The researchers used that human antibody as a scaffold onto which they placed the Ebola-specific portion of the mouse antibody. They then made variants of the resulting molecule by subtly changing its structure in different ways using a process called "synthetic antibody engineering". Two of these variants proved able to fend off SUDV in specially bred mice. "These two monoclonal antibodies represent potential candidates for treating SUDV infection," said Dr. Lai.

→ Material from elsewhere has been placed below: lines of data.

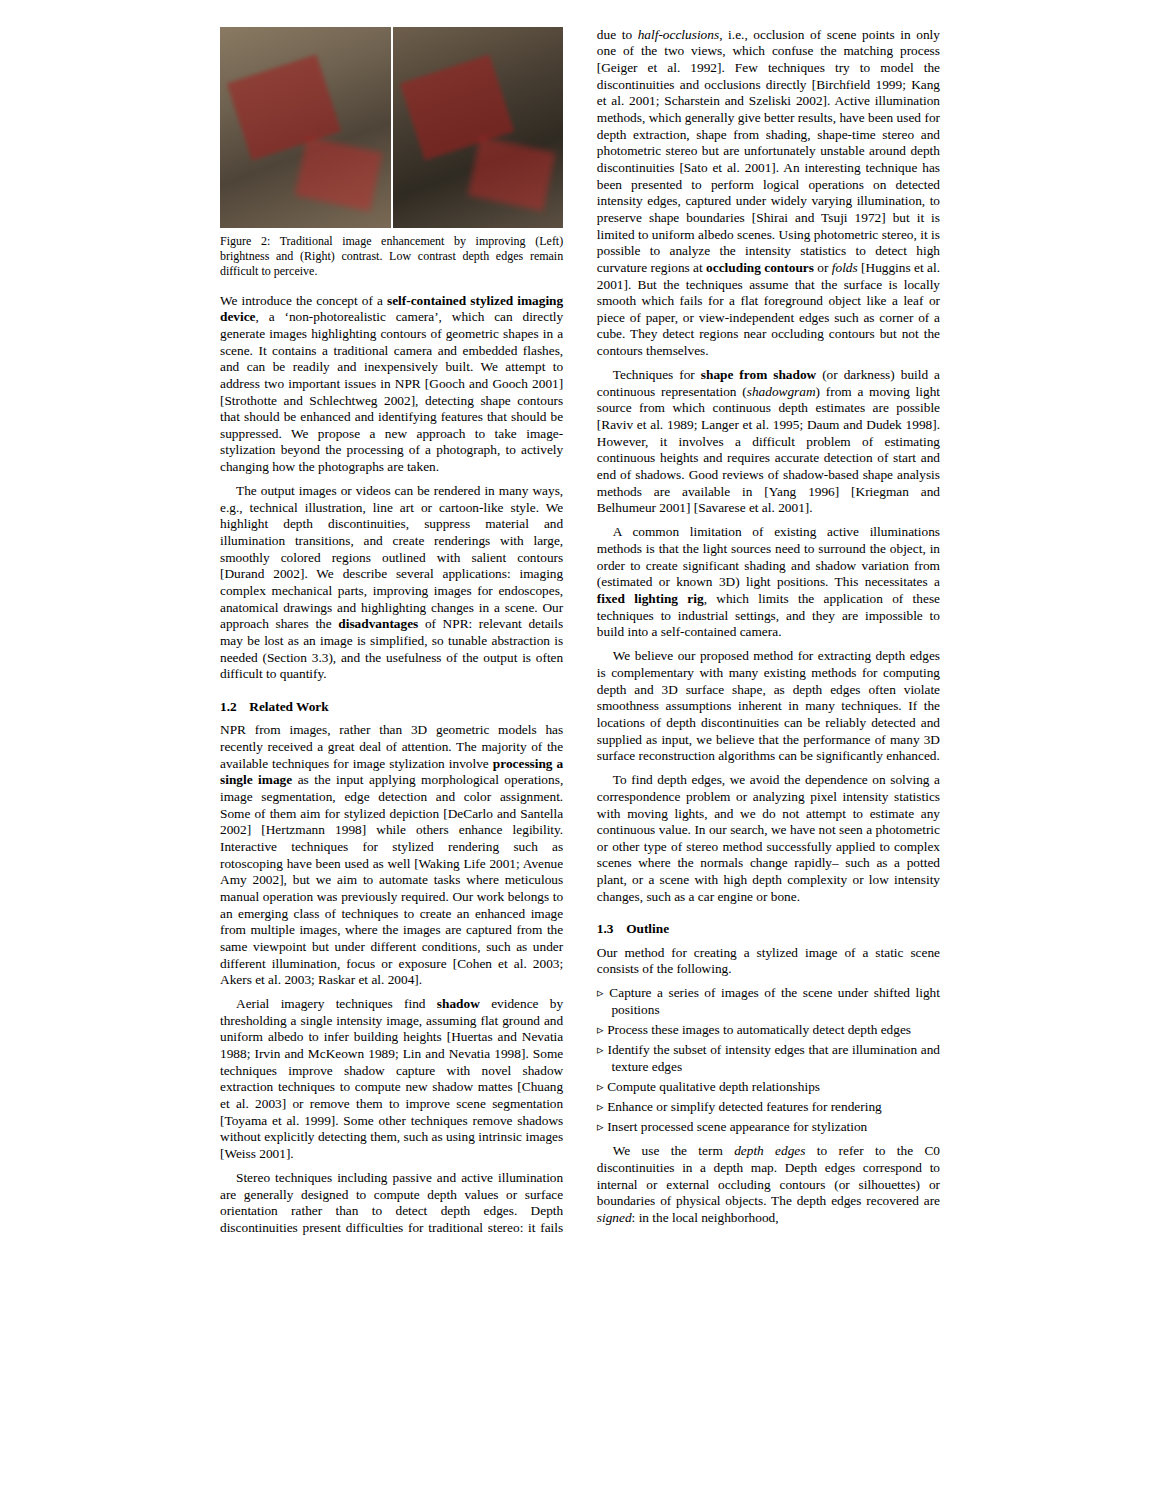Figure 2: Traditional image enhancement by improving (Left) brightness and (Right) contrast. Low contrast depth edges remain difficult to perceive.
We introduce the concept of a self-contained stylized imaging device, a ‘non-photorealistic camera’, which can directly generate images highlighting contours of geometric shapes in a scene. It contains a traditional camera and embedded flashes, and can be readily and inexpensively built. We attempt to address two important issues in NPR [Gooch and Gooch 2001] [Strothotte and Schlechtweg 2002], detecting shape contours that should be enhanced and identifying features that should be suppressed. We propose a new approach to take image-stylization beyond the processing of a photograph, to actively changing how the photographs are taken.
The output images or videos can be rendered in many ways, e.g., technical illustration, line art or cartoon-like style. We highlight depth discontinuities, suppress material and illumination transitions, and create renderings with large, smoothly colored regions outlined with salient contours [Durand 2002]. We describe several applications: imaging complex mechanical parts, improving images for endoscopes, anatomical drawings and highlighting changes in a scene. Our approach shares the disadvantages of NPR: relevant details may be lost as an image is simplified, so tunable abstraction is needed (Section 3.3), and the usefulness of the output is often difficult to quantify.
1.2 Related Work
NPR from images, rather than 3D geometric models has recently received a great deal of attention. The majority of the available techniques for image stylization involve processing a single image as the input applying morphological operations, image segmentation, edge detection and color assignment. Some of them aim for stylized depiction [DeCarlo and Santella 2002] [Hertzmann 1998] while others enhance legibility. Interactive techniques for stylized rendering such as rotoscoping have been used as well [Waking Life 2001; Avenue Amy 2002], but we aim to automate tasks where meticulous manual operation was previously required. Our work belongs to an emerging class of techniques to create an enhanced image from multiple images, where the images are captured from the same viewpoint but under different conditions, such as under different illumination, focus or exposure [Cohen et al. 2003; Akers et al. 2003; Raskar et al. 2004].
Aerial imagery techniques find shadow evidence by thresholding a single intensity image, assuming flat ground and uniform albedo to infer building heights [Huertas and Nevatia 1988; Irvin and McKeown 1989; Lin and Nevatia 1998]. Some techniques improve shadow capture with novel shadow extraction techniques to compute new shadow mattes [Chuang et al. 2003] or remove them to improve scene segmentation [Toyama et al. 1999]. Some other techniques remove shadows without explicitly detecting them, such as using intrinsic images [Weiss 2001].
Stereo techniques including passive and active illumination are generally designed to compute depth values or surface orientation rather than to detect depth edges. Depth discontinuities present difficulties for traditional stereo: it fails due to half-occlusions, i.e., occlusion of scene points in only one of the two views, which confuse the matching process [Geiger et al. 1992]. Few techniques try to model the discontinuities and occlusions directly [Birchfield 1999; Kang et al. 2001; Scharstein and Szeliski 2002]. Active illumination methods, which generally give better results, have been used for depth extraction, shape from shading, shape-time stereo and photometric stereo but are unfortunately unstable around depth discontinuities [Sato et al. 2001]. An interesting technique has been presented to perform logical operations on detected intensity edges, captured under widely varying illumination, to preserve shape boundaries [Shirai and Tsuji 1972] but it is limited to uniform albedo scenes. Using photometric stereo, it is possible to analyze the intensity statistics to detect high curvature regions at occluding contours or folds [Huggins et al. 2001]. But the techniques assume that the surface is locally smooth which fails for a flat foreground object like a leaf or piece of paper, or view-independent edges such as corner of a cube. They detect regions near occluding contours but not the contours themselves.
Techniques for shape from shadow (or darkness) build a continuous representation (shadowgram) from a moving light source from which continuous depth estimates are possible [Raviv et al. 1989; Langer et al. 1995; Daum and Dudek 1998]. However, it involves a difficult problem of estimating continuous heights and requires accurate detection of start and end of shadows. Good reviews of shadow-based shape analysis methods are available in [Yang 1996] [Kriegman and Belhumeur 2001] [Savarese et al. 2001].
A common limitation of existing active illuminations methods is that the light sources need to surround the object, in order to create significant shading and shadow variation from (estimated or known 3D) light positions. This necessitates a fixed lighting rig, which limits the application of these techniques to industrial settings, and they are impossible to build into a self-contained camera.
We believe our proposed method for extracting depth edges is complementary with many existing methods for computing depth and 3D surface shape, as depth edges often violate smoothness assumptions inherent in many techniques. If the locations of depth discontinuities can be reliably detected and supplied as input, we believe that the performance of many 3D surface reconstruction algorithms can be significantly enhanced.
To find depth edges, we avoid the dependence on solving a correspondence problem or analyzing pixel intensity statistics with moving lights, and we do not attempt to estimate any continuous value. In our search, we have not seen a photometric or other type of stereo method successfully applied to complex scenes where the normals change rapidly– such as a potted plant, or a scene with high depth complexity or low intensity changes, such as a car engine or bone.
1.3 Outline
Our method for creating a stylized image of a static scene consists of the following.
Capture a series of images of the scene under shifted light positions
Process these images to automatically detect depth edges
Identify the subset of intensity edges that are illumination and texture edges
Compute qualitative depth relationships
Enhance or simplify detected features for rendering
Insert processed scene appearance for stylization
We use the term depth edges to refer to the C0 discontinuities in a depth map. Depth edges correspond to internal or external occluding contours (or silhouettes) or boundaries of physical objects. The depth edges recovered are signed: in the local neighborhood,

He noted that more research is needed before the antibody therapy can be tested on humans.
 
The study, titled "Synthetic Antibodies with a Human Framework that Protect Mice from Lethal Sudan Ebolavirus Challenge," was published online in ACS Chemical Biology on August 20, 2014. In addition to Dr. Lai, other co-corresponding authors were John M. Dye, Ph.D., of the United States Army Medical Research Institute of Infectious Diseases, and Sachdev S. Sidhu, Ph.D., of the University of Toronto. Other Einstein authors were Jayne Koellhoffer, B.S., Julia Frei, B.S., Nina Liu, and Kartik Chandran, Ph.D. Additional authors are Gang Chen, Ph.D., Hua Long, Wei Ye, B.Sc., Kaajal Nagar, and Guohua Pan, Ph.D., all of University of Toronto, and Samantha Zak of the U.S. Army.

The study was funded by grants from the National Institute of Allergy and Infectious Diseases, a part of the National Institutes of Health (AI090249, AI088027 and AI09762), the Canadian Institutes for Health Research (MOP-93725) and the Defense Threat Reduction Agency.